Today we do a strange thing.Today we celebrate our Savior's departure from earth.
He became man and was born on Christmas. For thirty years he lived a hidden life in Nazareth, sharing the mundane struggles experienced by every working family.
For three years he travelled around Israel preaching the gospel, performing miracles, and training his Twelve Apostles. Then, when that work was finished, he redeemed fallen humanity: he reversed the tragedy of Original Sin through his sacrificial passion and death.
Finally, to guarantee the trustworthiness of his teaching and his sacrifice, he rose from the dead and appeared to his followers multiple times.

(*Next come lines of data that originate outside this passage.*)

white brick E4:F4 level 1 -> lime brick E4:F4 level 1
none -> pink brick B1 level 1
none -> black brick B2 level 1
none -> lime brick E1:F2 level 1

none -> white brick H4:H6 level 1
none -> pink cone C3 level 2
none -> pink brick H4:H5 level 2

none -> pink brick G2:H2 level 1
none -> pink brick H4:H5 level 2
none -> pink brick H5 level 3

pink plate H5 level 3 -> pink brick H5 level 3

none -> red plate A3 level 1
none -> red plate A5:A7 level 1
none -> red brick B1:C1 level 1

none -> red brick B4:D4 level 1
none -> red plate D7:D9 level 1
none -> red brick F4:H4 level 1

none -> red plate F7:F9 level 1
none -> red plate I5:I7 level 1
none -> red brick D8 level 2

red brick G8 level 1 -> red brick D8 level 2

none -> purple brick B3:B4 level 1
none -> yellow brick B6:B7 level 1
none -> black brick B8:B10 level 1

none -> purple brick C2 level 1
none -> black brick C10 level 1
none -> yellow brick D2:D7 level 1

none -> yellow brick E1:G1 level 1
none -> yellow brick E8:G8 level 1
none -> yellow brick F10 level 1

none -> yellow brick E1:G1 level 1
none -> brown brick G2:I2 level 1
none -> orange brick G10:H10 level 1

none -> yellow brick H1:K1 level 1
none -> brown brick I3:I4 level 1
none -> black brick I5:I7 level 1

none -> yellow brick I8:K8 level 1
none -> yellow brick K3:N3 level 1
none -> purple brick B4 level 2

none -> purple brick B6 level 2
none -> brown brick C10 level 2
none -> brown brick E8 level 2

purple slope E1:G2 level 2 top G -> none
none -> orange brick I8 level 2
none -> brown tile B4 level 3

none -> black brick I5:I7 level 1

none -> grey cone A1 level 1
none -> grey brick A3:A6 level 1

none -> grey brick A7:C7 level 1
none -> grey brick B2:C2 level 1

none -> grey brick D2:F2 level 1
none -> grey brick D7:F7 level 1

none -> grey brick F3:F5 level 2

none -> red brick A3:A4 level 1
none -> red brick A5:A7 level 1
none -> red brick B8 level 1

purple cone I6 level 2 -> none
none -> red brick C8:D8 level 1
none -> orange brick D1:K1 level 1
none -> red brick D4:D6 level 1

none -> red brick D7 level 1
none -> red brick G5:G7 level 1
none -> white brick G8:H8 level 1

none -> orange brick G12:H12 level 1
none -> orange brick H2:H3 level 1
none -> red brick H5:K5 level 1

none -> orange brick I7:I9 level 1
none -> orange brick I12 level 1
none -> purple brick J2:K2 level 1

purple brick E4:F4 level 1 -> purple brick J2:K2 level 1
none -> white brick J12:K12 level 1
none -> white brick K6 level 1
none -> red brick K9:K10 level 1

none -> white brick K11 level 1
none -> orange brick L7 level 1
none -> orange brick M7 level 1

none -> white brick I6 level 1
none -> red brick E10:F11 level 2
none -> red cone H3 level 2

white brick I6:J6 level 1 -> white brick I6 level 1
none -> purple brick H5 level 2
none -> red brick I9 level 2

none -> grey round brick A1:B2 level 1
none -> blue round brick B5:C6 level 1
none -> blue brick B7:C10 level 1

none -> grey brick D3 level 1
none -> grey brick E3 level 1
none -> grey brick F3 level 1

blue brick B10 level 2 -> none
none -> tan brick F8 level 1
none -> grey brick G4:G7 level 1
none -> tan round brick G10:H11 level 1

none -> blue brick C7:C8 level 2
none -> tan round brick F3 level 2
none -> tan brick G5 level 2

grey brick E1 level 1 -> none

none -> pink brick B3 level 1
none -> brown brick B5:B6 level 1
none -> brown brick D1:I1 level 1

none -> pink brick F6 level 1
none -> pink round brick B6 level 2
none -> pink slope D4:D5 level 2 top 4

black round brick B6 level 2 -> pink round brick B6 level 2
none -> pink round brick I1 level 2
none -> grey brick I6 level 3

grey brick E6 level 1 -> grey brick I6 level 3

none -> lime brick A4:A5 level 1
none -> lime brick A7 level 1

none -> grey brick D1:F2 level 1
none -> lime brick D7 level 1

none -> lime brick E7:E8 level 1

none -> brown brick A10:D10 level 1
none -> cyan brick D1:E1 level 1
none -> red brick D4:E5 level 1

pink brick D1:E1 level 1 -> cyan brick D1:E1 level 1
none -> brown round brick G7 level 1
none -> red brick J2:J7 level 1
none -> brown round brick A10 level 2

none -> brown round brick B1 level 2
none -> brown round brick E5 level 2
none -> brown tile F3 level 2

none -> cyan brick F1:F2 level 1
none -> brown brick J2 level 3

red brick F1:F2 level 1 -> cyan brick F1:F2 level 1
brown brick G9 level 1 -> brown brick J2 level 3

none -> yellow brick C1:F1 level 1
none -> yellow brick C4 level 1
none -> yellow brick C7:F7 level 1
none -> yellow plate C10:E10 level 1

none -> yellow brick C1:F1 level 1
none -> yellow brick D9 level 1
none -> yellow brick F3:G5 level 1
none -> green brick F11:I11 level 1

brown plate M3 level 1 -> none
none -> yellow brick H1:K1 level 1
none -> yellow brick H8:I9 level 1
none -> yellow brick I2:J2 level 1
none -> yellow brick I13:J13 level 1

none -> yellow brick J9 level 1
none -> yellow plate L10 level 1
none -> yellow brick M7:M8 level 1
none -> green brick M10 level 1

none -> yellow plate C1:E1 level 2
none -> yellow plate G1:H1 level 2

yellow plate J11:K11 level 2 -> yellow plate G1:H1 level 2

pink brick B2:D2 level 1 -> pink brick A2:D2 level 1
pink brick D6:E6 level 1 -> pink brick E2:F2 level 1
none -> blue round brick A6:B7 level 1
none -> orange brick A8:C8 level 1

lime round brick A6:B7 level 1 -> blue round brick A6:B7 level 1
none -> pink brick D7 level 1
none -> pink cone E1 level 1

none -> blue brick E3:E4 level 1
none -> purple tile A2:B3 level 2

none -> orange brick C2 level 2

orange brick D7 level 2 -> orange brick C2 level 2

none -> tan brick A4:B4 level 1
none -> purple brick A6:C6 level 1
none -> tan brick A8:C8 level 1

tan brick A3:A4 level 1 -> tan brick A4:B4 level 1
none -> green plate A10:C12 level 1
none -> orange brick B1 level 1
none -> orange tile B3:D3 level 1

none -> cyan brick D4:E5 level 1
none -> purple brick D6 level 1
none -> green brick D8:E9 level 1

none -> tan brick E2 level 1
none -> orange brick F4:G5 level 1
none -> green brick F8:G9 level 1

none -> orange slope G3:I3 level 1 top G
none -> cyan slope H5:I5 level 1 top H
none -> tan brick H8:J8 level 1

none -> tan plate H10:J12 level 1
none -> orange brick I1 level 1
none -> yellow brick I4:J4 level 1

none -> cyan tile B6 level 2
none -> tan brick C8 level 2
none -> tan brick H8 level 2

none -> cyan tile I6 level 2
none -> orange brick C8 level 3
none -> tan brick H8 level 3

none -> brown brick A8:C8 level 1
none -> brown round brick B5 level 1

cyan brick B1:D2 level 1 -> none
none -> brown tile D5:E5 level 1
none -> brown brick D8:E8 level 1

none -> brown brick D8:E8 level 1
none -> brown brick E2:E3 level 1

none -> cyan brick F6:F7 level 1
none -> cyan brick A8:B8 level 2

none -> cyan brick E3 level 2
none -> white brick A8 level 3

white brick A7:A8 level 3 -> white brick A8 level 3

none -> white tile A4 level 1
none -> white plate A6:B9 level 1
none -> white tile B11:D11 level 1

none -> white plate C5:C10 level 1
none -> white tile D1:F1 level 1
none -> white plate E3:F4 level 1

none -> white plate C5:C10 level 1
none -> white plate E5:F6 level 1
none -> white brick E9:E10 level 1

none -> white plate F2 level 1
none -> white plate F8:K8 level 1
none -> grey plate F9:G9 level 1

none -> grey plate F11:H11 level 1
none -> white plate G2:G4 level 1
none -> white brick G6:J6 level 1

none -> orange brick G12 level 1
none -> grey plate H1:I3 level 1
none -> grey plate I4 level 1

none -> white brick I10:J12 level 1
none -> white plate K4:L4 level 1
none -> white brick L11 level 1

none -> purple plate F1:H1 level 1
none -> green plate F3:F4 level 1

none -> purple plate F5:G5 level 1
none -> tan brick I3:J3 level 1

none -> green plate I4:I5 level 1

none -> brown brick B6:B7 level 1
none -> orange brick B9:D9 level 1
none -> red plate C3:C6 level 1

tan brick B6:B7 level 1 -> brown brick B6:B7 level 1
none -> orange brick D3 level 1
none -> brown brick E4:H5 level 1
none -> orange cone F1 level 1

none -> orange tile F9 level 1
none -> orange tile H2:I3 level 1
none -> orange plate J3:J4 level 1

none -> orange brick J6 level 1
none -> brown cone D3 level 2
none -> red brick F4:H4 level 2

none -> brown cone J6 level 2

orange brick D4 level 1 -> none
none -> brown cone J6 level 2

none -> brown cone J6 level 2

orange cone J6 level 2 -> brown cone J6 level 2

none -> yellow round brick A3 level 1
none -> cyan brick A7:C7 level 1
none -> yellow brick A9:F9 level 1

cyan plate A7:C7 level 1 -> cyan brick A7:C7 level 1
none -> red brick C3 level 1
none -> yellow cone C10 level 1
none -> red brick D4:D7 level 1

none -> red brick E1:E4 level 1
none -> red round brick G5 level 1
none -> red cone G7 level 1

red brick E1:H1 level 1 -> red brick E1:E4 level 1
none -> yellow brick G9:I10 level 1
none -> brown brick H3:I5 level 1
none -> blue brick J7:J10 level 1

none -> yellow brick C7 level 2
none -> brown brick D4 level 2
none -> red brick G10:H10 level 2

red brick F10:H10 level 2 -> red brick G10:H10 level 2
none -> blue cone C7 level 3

But forty days later, which corresponds to today, with his disciples and Apostles gathered around him on the mountaintop, Jesus mysteriously ascended back into heaven, back to his Father's side, back to where he had come from at the moment of the incarnation.
And today we celebrate that. But shouldn't we mourn it instead? Shouldn't we regret and be sad that he is no longer among us? Doesn't it seem that he has abandoned us?
Not at all.
In today's Preface (the prayer the priest prays at the start of the Eucharistic prayer) the Church tells us why: "Christ... has passed beyond our sight, not to abandon us but to be our hope. "Christ is the beginning, the head of the Church; where he has gone, we hope to follow."
If Jesus had not ascended into heaven, body and soul, humanity and divinity, we would not be able to hope for heaven ourselves.
The ascension is the direct source of our hope. It means that we are never alone.